5. The method for constructing a slow patient group disease risk prediction model based on a graph self-encoder according to claim 1, wherein the disease feature vectors are extracted by arranging ICD-10 codes of disease nodes in an ascending order to obtain a serial number of each disease node, and generating a vector for each disease node through unique hot coding; and calculating the prevalence rate of each disease as a feature for characterizing the prevalence of the disease.

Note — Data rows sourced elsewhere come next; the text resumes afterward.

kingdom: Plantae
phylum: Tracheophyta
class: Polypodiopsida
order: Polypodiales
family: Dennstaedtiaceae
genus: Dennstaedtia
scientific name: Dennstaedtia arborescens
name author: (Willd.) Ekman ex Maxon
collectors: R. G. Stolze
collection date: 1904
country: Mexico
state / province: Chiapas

6. The method for constructing a model for predicting the risk of a disease in a chronic patient group based on a graph self-encoder as claimed in claim 1, wherein the step 4 comprises the steps of:

step 4.1: establishing a heuristic characteristic extraction model:

in the formula (I), the compound is shown in the specification,

and

it is the second-order neighbor set of node j;

common Neighbors indices representing the edges i, j of the patient-disease-encoding bipartite graph,

Adamic-Adar index representing the edge i, j of the patient-disease coding bipartite graph,

Representing the patientJaccard's coeffient index of the side i, j of the disease-coding bipartite graph,

A preference attribute index representing the edge i, j of the patient-disease-encoding bipartite graph; the larger the value of the index is, the higher the occurrence probability of the edge is;

and 4.2: establishing a neighbor sampling strategy:

in the formula: w is a_ijAnd

step 4.3: the graph attention network is used as an encoder, the encoder comprises at least one graph convolution module, and the graph convolution layer of each graph convolution module learns the weights of different neighbors by adopting a graph attention mechanism to obtain final embedded vector expression; the layer I of the encoder is defined by

Multi-headed attention weights from node j to node i

Calculated by the following formula:

in the formula (I), the compound is shown in the specification,

representation of sections in layer I network of encoderAn embedded vector for point j; w is a_ijRepresents the weight of the edge i, j;

in the formula (I), the compound is shown in the specification,

a vector of values representing node j's attention at head c in the layer l network of the encoder;

embedding vector of central node i

And

The specific calculation formula is as follows:

wherein r is_i ^(l)Information indicating a central node i in a l-th network of an encoder;

r_i ^(l)And

are spliced in sequence and pass through

The weight matrix is subjected to linear transformation, and the value domain is mapped to the interval from 0 to 1 through a sigmoid function, so that r is controlled_i ^(l)And

the function of information inflow of (2); finally, obtaining the embedded vector representation of the central node i of the l +1 th layer network through LayerNorm and ReLU activation function

Step 4.4: constructing a bilinear decoder which predicts the existence probability of edges in a patient-decoding image for the embedded vector expression of known patients and diseases, and the calculation formula is as follows:

in the formula (I), the compound is shown in the specification,

representing the index corresponding to the edge i, j of the patient-disease encoding bipartite graph as a heuristic characteristic;

transpose of the embedded vector representing node i, h_jA vector representing node j; the above formula uses multiple weight matrices to use a multi-head attention mechanism

Learning from different angles

The loss function uses cross entropy and is calculated as follows:

7. The method for constructing a slow patient population disease risk prediction model based on a graph self-encoder according to claim 1, wherein the preprocessed data set is divided into a training set, a validation set and a test set according to a ratio of 7:1: 2; the training set is used for training the disease risk prediction model, the verification set is used for optimizing parameters of the disease risk prediction model, and the test set is used for evaluating the generalization effect of the disease risk prediction model.

8. The method of claim 1, wherein all negative examples in the data set are obtained, a set of negative examples is formed, the set of negative examples is sampled, negative examples for training a disease risk prediction model are generated, and the ratio of positive examples to negative examples is set to 1: 10.